_Questions_
a – In the article on Jonathan Pollard, swap "road map" for "guide" and write out everything from "Topics covered" down to "progress is measured.".
b – List every topic named under "Topics covered" in the article on Jonathan Pollard.
c – Continue the article on Jonathan Pollard from its last sentence.

_Supplied text_
◇ ◇ ◇ ◇

Peace, not Pollard, is the issue

Israeli Prime Minister Benjamin Netanyahu's attempt of pulling Jonathan Pollard into the US diplomatic efforts in the peace process testifies to Israel seeking to serve its own interests rather than a peace deal with the Palestinians.

al-monitor A demonstrator waves an Israeli flag as another holds a placard during a protest calling for the release of Jonathan Pollard from a US prison, outside Israeli President Shimon Peres' residence in Jerusalem, March 19, 2013.  Photo by REUTERS/Ronen Zvulun.

Topics covered

prisoners, peace process, jonathan pollard, israel-us relations, israel, barack obama

Dec 30, 2013

The conflict between Israel and the Palestinians proceeds according to lamentably predictable signals and signs. They provide a road map of sorts for the viewing public, setting targets against which an always elusive progress is measured.

One such constant is the call for the release of Jonathan Pollard, an American who spied on his country at Israel’s behest, and who has been imprisoned for almost three decades. Every Israeli prime minister since Yitzhak Rabin has petitioned Washington for his release. And every request has been denied.

It was recently reported that Israel’s President Shimon Peres has decided to dedicate the remaining few months of his presidency “to increase the pressure on US President Barack Obama, to convince him to release the spy.”

◇ ◇ ◇ ◇

_Dataset section_
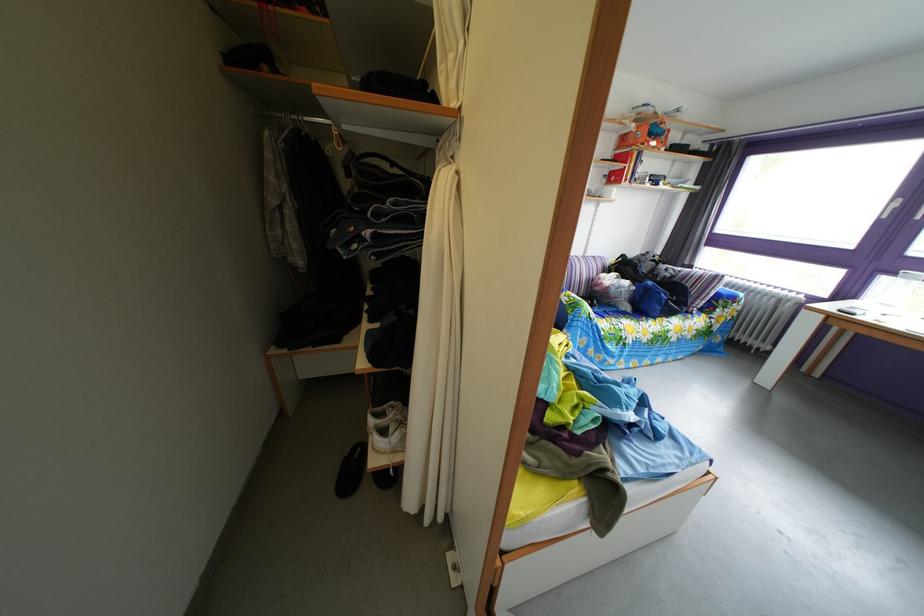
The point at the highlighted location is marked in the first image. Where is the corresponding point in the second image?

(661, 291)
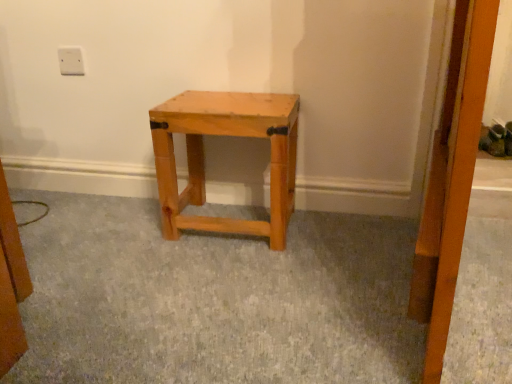
In order to click on vacant space to the right of natural wood stool at center in this screenshot , I will do `click(345, 231)`.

◇ ◇ ◇ ◇

_Answers for the exercise_
a –
Topics covered

prisoners, peace process, jonathan pollard, israel-us relations, israel, barack obama

Dec 30, 2013

The conflict between Israel and the Palestinians proceeds according to lamentably predictable signals and signs. They provide a guide of sorts for the viewing public, setting targets against which an always elusive progress is measured.

b – prisoners, peace process, jonathan pollard, israel-us relations, israel, barack obama

c –
Peres has born this cross before. On at least one previous occasion he carried a signed petition to Obama calling for Pollard’s release, only to be rebuffed.

Peres has declared that Pollard’s release is on the top of his agenda in the few months remaining in his term, more important than fixing Israel’s relations with the Palestinians, or Iran for that matter.

Peres' grandstanding was itself sparked by reports that Prime Minister Benjamin Netanyahu himself has formally raised the issue, and not for the first time, with US Secretary of State John Kerry. Netanyahu, the reports suggest, wants the United States to pay for his politically charged agreement to release Palestinian prisoners by freeing Pollard, or at least agreeing to release him in the future.

Pollard’s record of treachery has been sugarcoated by commentary, often written by Israel correspondents who think that he has suffered enough and that the time is long past to secure his release.

Proponents of clemency share a common view of Pollard's motivation (benign if not patriotic), the nature of his espionage (directed at Arab military and nuclear capabilities) and the value of the intelligence he stole (vital to Israel and not harmful to US interests).

There is of course another side to this story — the factual one.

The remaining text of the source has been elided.